This quilt isn't a huge quilt, but is big enough to demonstrate. See how there's only a small portion of the quilt flat around the needle of the machine? The rest of the quilt is mounded or puddles up around the machine. Not rolled or laid flat. This way I only have to move the weight of the quilt to the nearest fold of quilt, not the entire bulk. The majority of the quilt stays put.
There are a few things to watch for when moving a bigger piece:
- Don't let the quilt fall off the table. It gets really heavy once gravity begins pulling the quilt down the side.
- Don't pinch the quilt between your tummy and the table. (Is this only a problem for us 'fluffy' gals?)
- Certain types of even feed systems can get hung up on the quilt or basting pins.
- Really big quilts may need to drape over your right hand to manage the bulk under the throat of the machine.
- Remember there's no need to have more than half of the quilt under the throat of the machine at any time. Rotate when necessary.
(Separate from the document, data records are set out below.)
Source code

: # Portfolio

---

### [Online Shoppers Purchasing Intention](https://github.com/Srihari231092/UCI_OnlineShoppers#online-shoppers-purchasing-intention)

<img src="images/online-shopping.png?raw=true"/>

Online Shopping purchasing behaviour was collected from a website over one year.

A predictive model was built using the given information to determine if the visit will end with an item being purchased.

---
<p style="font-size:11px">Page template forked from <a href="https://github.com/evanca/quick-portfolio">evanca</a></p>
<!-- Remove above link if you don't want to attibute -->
- Folds from the edge can get accidentally quilted. This has happened more times than I like to admit.
- Because the quilt is bunched up, you may think the quilting looks horrible when looking at bunched up areas. Lay the quilt flat to take a look before declaring a disaster.
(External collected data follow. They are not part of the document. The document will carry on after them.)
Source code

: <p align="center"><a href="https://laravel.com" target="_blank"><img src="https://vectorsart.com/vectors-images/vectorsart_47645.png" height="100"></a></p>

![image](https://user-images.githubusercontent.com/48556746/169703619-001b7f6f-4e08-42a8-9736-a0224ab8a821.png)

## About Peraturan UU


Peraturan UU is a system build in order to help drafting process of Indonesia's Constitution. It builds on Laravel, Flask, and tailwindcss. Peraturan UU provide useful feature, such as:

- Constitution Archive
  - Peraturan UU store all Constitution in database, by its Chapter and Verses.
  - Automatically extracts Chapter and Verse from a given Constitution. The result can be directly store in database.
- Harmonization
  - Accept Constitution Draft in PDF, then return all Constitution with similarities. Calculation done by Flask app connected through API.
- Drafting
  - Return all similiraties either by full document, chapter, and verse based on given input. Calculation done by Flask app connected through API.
I mentioned we were in the midst of the birthday season here. Yesterday we went to the Transportation Museum in Roanokem which is mainly about trains. There's no better way to celebrate turning four years old for a little boy.
He didn't want to leave the area where they had the cab of a real train set up (above) with moveable levers and buttons and such. Once he got outside, he was so excited I couldn't move fast enough to get his picture! He's jumping up and down in the picture below!
Now I've got to finish up that quilt above. It's turning out real nice but you should see the lint of this wool applique! Fuzz city.